* _Records from a data collection_:
════
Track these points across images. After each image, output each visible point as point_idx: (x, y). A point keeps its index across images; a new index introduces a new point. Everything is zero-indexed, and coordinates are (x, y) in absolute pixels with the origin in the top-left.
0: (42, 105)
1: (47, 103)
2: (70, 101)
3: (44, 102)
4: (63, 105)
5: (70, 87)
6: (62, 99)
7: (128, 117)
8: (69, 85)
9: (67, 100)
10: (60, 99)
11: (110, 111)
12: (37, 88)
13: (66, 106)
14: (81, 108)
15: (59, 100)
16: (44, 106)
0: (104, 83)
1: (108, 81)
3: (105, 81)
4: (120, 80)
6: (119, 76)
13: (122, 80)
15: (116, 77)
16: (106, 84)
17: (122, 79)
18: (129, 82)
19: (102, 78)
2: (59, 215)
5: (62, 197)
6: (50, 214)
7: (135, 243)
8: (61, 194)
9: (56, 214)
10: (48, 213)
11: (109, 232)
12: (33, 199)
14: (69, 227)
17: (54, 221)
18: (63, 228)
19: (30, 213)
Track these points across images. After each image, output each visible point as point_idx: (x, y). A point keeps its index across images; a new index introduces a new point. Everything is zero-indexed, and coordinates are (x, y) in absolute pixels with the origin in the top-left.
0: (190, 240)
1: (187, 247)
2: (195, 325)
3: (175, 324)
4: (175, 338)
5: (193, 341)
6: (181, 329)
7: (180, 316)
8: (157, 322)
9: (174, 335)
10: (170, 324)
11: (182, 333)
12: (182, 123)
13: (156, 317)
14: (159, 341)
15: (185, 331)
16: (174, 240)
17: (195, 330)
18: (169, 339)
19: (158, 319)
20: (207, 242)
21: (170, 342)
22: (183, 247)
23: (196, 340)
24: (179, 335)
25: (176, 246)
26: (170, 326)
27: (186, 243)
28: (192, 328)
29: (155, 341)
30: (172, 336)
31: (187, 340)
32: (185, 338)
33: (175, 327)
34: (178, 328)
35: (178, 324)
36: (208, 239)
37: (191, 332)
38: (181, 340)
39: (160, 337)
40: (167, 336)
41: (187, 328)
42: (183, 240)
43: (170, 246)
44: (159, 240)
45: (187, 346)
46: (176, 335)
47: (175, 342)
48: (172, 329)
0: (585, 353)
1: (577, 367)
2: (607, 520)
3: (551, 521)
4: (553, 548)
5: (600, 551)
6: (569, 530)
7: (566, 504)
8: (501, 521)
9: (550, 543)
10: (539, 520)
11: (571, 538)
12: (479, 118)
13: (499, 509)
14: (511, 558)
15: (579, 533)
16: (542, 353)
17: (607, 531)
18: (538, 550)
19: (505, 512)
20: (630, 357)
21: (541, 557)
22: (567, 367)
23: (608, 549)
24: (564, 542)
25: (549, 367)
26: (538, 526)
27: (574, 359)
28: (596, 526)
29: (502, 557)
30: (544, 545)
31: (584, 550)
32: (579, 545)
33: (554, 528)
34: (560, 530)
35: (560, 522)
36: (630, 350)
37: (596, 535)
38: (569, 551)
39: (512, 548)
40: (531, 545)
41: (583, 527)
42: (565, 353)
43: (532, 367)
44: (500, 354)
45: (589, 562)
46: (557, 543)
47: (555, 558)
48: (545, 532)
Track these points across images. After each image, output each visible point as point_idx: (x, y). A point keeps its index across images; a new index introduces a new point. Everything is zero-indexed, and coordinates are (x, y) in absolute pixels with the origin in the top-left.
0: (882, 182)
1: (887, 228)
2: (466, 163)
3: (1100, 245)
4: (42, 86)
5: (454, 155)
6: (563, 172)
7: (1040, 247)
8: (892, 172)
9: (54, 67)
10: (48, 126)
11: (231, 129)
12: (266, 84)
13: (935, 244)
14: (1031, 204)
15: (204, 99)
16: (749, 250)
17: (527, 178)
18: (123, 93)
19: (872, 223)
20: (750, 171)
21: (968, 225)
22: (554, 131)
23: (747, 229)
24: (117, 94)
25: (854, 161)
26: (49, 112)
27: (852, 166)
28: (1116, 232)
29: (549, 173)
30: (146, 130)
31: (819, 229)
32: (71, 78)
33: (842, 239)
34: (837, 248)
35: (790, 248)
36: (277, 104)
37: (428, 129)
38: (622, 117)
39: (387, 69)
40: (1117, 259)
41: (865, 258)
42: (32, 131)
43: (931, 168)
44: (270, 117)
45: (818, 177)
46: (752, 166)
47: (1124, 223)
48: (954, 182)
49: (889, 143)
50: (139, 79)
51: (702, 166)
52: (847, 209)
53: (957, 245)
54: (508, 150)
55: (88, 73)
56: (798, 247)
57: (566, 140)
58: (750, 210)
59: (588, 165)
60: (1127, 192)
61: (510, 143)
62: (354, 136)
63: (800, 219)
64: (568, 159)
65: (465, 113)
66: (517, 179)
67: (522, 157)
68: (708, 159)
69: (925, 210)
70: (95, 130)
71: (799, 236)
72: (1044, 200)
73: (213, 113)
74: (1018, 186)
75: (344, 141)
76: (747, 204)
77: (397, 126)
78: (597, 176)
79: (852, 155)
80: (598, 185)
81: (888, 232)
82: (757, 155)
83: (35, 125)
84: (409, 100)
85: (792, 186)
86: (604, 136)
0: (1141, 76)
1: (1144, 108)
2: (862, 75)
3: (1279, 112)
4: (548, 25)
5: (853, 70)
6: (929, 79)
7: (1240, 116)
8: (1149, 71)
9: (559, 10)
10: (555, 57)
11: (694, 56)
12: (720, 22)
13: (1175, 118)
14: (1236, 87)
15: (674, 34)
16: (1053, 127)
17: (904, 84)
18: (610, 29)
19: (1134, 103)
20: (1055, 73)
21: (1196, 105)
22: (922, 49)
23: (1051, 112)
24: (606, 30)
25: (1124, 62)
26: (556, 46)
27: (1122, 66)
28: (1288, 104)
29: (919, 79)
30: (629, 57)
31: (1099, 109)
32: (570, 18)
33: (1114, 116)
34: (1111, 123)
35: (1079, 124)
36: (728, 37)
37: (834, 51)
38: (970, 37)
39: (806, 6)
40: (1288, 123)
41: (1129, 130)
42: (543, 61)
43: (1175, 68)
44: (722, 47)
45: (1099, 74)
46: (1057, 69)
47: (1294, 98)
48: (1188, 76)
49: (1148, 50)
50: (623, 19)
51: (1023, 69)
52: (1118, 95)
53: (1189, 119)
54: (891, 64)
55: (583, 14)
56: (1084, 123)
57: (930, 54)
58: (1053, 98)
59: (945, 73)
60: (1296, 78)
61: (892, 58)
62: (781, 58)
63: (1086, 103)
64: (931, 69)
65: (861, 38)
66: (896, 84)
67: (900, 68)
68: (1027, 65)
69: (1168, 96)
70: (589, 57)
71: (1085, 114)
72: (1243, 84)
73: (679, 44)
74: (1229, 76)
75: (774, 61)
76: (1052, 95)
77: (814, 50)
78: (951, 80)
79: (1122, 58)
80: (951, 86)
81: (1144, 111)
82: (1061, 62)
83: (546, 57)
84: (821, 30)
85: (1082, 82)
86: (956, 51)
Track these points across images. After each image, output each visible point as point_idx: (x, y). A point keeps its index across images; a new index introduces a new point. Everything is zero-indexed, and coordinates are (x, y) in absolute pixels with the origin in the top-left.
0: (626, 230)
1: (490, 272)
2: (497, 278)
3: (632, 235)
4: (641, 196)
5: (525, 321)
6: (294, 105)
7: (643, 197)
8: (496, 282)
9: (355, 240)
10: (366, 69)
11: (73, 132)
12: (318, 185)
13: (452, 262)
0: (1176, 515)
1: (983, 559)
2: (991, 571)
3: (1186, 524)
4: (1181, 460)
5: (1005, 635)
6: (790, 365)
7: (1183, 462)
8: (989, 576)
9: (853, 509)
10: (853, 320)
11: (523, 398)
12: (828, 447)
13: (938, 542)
════
* _Your objective_:
From the records above, give again exactly the lines running from the line with "42: (32, 131)" to the line with "72: (1044, 200)", inclusive.

* _Written answer_:
42: (32, 131)
43: (931, 168)
44: (270, 117)
45: (818, 177)
46: (752, 166)
47: (1124, 223)
48: (954, 182)
49: (889, 143)
50: (139, 79)
51: (702, 166)
52: (847, 209)
53: (957, 245)
54: (508, 150)
55: (88, 73)
56: (798, 247)
57: (566, 140)
58: (750, 210)
59: (588, 165)
60: (1127, 192)
61: (510, 143)
62: (354, 136)
63: (800, 219)
64: (568, 159)
65: (465, 113)
66: (517, 179)
67: (522, 157)
68: (708, 159)
69: (925, 210)
70: (95, 130)
71: (799, 236)
72: (1044, 200)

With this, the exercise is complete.